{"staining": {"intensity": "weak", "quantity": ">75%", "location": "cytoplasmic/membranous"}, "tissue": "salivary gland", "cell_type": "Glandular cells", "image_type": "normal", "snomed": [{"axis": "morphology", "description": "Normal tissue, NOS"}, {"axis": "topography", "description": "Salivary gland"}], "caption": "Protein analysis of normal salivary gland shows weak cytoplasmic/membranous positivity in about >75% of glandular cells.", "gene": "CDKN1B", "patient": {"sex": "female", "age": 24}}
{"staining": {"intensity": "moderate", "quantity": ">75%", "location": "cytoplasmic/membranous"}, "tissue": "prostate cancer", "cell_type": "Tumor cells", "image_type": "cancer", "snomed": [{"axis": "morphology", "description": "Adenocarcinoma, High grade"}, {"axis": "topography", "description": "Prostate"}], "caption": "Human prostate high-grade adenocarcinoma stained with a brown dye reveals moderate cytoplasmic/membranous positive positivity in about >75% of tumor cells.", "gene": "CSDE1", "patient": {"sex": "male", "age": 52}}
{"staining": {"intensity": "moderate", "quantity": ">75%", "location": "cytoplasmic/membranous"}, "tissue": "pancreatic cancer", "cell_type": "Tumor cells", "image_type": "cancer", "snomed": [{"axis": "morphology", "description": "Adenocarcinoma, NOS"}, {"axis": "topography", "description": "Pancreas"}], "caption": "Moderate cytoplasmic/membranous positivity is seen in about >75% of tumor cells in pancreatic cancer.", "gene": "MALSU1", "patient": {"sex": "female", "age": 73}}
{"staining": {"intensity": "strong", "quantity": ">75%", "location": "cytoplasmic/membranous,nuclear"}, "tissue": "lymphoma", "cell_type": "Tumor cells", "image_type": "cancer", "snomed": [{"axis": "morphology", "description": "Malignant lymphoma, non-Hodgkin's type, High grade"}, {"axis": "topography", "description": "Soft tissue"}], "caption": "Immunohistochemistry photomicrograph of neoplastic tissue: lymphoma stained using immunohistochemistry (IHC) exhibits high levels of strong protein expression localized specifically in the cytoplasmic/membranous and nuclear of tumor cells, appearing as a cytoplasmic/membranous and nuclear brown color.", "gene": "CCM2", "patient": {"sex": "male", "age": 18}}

§ **Exercise**: The data above should be returned in full, exactly as written.

§ **Exercise solution**:
{"staining": {"intensity": "weak", "quantity": ">75%", "location": "cytoplasmic/membranous"}, "tissue": "salivary gland", "cell_type": "Glandular cells", "image_type": "normal", "snomed": [{"axis": "morphology", "description": "Normal tissue, NOS"}, {"axis": "topography", "description": "Salivary gland"}], "caption": "Protein analysis of normal salivary gland shows weak cytoplasmic/membranous positivity in about >75% of glandular cells.", "gene": "CDKN1B", "patient": {"sex": "female", "age": 24}}
{"staining": {"intensity": "moderate", "quantity": ">75%", "location": "cytoplasmic/membranous"}, "tissue": "prostate cancer", "cell_type": "Tumor cells", "image_type": "cancer", "snomed": [{"axis": "morphology", "description": "Adenocarcinoma, High grade"}, {"axis": "topography", "description": "Prostate"}], "caption": "Human prostate high-grade adenocarcinoma stained with a brown dye reveals moderate cytoplasmic/membranous positive positivity in about >75% of tumor cells.", "gene": "CSDE1", "patient": {"sex": "male", "age": 52}}
{"staining": {"intensity": "moderate", "quantity": ">75%", "location": "cytoplasmic/membranous"}, "tissue": "pancreatic cancer", "cell_type": "Tumor cells", "image_type": "cancer", "snomed": [{"axis": "morphology", "description": "Adenocarcinoma, NOS"}, {"axis": "topography", "description": "Pancreas"}], "caption": "Moderate cytoplasmic/membranous positivity is seen in about >75% of tumor cells in pancreatic cancer.", "gene": "MALSU1", "patient": {"sex": "female", "age": 73}}
{"staining": {"intensity": "strong", "quantity": ">75%", "location": "cytoplasmic/membranous,nuclear"}, "tissue": "lymphoma", "cell_type": "Tumor cells", "image_type": "cancer", "snomed": [{"axis": "morphology", "description": "Malignant lymphoma, non-Hodgkin's type, High grade"}, {"axis": "topography", "description": "Soft tissue"}], "caption": "Immunohistochemistry photomicrograph of neoplastic tissue: lymphoma stained using immunohistochemistry (IHC) exhibits high levels of strong protein expression localized specifically in the cytoplasmic/membranous and nuclear of tumor cells, appearing as a cytoplasmic/membranous and nuclear brown color.", "gene": "CCM2", "patient": {"sex": "male", "age": 18}}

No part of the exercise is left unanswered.